Por así decirlo, en lenguaje unamuniano o religioso. (Una amiga mía lo ponía en otro lenguaje, el del horóscopo, y me decía que estas cosas me pasaban a mí porque era géminis, y tenía así dos personalidades; pero de hecho vemos que sería la manifestación de un síndrome más general anejo a toda personalidad, no tanto el duplicarse sino el multiplicarse en infinitos agentes Smith, o más bien Smyth, Smythe, Schmitt, Shmidt, Schmidt, etc.).
Bien, se ve la relación de todo esto con el yo relacional, pero por aquí nos vamos del tema, y quiero volver a otra alusión que hace Unamuno al yo relacional a cuenta de otros fenómenos psicológicos o características de personalidad: el ser coherente consigo mismo, consecuente, firme, no cambiante, o el ser variable. En el ensayo "Sobre la consecuencia, la sinceridad", observa cómo no podemos tenerlo todo, si somos sinceros a veces seremos inconsecuentes. (Unamuno también reclamaba para sí, como los hippies, el derecho a la contradicción y a la incoherencia. O, como Whitman, el derecho a contener multitudes, al menos potenciales, como decíamos).
En fin, que los demás nos piden coherencia, y que el sujeto social fiable necesita ser coherente, o más bien los demás, "la sociedad", necesitan que él sea coherente, vamos, necesitan que sea él, porque si no, si empieza a actuar de modo incoherente, no saben a qué atenerse, y a ver a quién le vamos a pasar las facturas o los plazos de la hipoteca. Y así nos forjamos con los demás una persona, una personalidad coherente, un crédito social (y también comenta Unamuno la creciente importancia de vivir a crédito, en sentido económico y de economía personal....):
Vivimos de crédito, de autoridad y de confianza, y por eso pedimos consecuencia al prójimo: para que no nos engañe, es decir, para que no engañe la idea que de él tenemos. Queremos que el prójimo se mantenga fiel al concepto que de él nos hemos formado, y hasta que se haga esclavo de esta nuestra representación de él. Y he aquí por qué predicamos consecuencia.... en los demás. ("Sobre la consecuencia, la sinceridad", 344)

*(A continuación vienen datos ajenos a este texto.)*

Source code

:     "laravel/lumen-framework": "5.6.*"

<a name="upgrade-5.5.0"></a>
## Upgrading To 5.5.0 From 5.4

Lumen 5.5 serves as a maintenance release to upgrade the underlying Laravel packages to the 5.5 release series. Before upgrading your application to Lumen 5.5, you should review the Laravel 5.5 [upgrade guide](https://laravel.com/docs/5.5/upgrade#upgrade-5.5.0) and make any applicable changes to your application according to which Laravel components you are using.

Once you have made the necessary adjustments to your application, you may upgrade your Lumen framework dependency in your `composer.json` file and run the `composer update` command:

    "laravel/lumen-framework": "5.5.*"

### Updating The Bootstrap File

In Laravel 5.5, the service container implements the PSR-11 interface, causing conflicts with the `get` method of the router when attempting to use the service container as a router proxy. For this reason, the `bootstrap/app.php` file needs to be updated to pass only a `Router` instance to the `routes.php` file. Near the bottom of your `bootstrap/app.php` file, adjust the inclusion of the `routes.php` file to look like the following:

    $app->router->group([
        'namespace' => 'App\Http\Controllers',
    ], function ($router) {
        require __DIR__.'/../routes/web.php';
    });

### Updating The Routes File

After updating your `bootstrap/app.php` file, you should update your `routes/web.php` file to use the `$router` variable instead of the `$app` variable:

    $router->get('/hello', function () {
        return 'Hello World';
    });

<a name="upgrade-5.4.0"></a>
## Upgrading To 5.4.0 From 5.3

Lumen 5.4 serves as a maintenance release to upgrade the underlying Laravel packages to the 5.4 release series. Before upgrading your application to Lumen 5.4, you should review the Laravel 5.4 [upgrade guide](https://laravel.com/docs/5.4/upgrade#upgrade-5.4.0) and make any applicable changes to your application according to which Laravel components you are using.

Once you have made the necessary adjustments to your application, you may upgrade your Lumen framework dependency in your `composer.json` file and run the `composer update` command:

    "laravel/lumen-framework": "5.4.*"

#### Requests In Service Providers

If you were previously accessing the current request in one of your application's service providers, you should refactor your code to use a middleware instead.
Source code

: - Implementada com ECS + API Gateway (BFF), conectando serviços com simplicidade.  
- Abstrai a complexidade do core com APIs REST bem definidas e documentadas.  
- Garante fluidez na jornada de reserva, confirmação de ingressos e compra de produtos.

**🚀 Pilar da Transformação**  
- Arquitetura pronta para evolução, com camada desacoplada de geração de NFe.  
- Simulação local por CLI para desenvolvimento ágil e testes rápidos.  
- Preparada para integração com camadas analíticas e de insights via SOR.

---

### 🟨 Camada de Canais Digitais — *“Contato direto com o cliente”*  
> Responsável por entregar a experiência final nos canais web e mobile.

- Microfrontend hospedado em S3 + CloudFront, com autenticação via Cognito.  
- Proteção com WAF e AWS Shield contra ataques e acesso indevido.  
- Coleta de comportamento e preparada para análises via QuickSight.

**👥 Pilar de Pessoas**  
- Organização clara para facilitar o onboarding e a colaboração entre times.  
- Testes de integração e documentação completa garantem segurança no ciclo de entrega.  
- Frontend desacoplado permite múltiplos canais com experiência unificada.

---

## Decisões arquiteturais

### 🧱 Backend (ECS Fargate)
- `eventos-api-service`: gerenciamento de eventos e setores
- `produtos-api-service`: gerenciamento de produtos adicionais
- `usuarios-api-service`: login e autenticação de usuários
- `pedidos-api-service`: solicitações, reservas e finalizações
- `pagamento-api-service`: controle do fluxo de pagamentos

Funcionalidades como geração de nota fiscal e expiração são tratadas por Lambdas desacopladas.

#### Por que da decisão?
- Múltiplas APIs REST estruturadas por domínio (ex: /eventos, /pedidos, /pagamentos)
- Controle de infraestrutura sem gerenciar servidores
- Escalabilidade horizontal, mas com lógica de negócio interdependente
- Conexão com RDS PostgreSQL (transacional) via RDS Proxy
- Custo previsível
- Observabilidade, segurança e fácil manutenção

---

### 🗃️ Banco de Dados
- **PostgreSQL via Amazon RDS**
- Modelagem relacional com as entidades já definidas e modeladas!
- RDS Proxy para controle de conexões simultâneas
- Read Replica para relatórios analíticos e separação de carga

Obsérvese que la consecuencia queda inevitable y al menos parcialmente comprometida por la relacionalidad del yo, así como por su variabilidad caleidoscópica a la vez que pasa por distintas situaciones y relaciones a lo largo del tiempo. A ver quién es el majo que es plenamente coherente; pues ya se echa de ver que lo de plenamente hay que tomarlo cum grano salis.
Pasa Unamuno a hablar de la inconsecuencia que se da a veces en las ideas a la vez que se mantiene una consecuencia en la personalidad, un poco a la manera del Teatro del Tío Gabriel... o viceversa, ideas consecuentes o inflexibles que, imponiéndose a la realidad de las relaciones personales y de la vida cotidiana, distorsionan a la larga la personalidad.
Pero esto ya nos lleva a otros derroteros—por ejemplo nos lleva más directamente a más dramatismo, a más vida como teatro, y allí lo llevamos, y aquí lo dejamos, pues sólo quería apuntar aquí cómo Unamuno participa al menos a veces, o en parte, de mi teoría del yo relacional. O participo yo de la suya.